20/04 (20:17) FACE FACTS ON CARCASS MOUNTAIN, SAY FARMERS

 
By Julie Wheldon, PA News

Farmers leaders in the South West tonight called on the Environment Agency to "face facts" as the foot-and-mouth carcass mountain in Devon neared 200,000.

The South West National Farmers' Union said the Environment Agency needs to be far more flexible in allowing on-farm burials, as the number of slaughtered animals awaiting disposal was growing every day.

The union said it had received countless calls from grief-stricken and angry farmers who, having endured the slaughter of their healthy animals, are now having to watch bodies decompose a few feet from their homes.

Anthony Gibson, regional director of the NFU, called on the environment Agency to face facts.

He said: "The stench is so bad in some parts of Devon that they are becoming virtually uninhabitable."

"The situation is medieval in its awfulness and is totally intolerable."

He said the Environment Agency told the Prime Minister it would give decisions on on-farm burial sites within three hours.

But Mr Gibson said: "It appears that the decision is always virtually `no'."

He went on: "At the end of the day, which is the lesser evil?

"Banning on-farm burials may prevent some small or theoretical risk of pollution, but leaving huge numbers of carcasses to putrefy where they fall must surely represent a far higher risk to the environment and health, not the mention the emotional trauma it is causing.

"The Government has got to treat this as an emergency and do whatever it takes to rid Devon of this hideous heap of death."

Ben Woodhouse, spokesman for the Environment Agency, said: "We do appreciate the situation and we realise it is very distressing for people, but we also have a duty to protect the environment.

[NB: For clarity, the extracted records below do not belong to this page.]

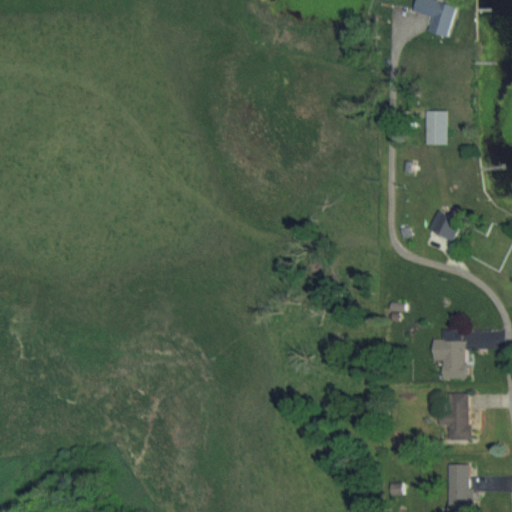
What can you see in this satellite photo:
building: (440, 14)
building: (437, 126)
building: (446, 224)
road: (395, 237)
building: (456, 352)
building: (460, 414)
building: (464, 487)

"We are doing our utmost to make sure we deal with this as quickly as possible but there are very few places in Devon where burial is available.

"We have to make sure there is no legacy of pollution of farms, rivers and water supplies as the bodies compose.

"We are not wilfully trying to obstruct things but we have to make sure once foot-and-mouth is over we don't face further pollution from carcasses as they break down."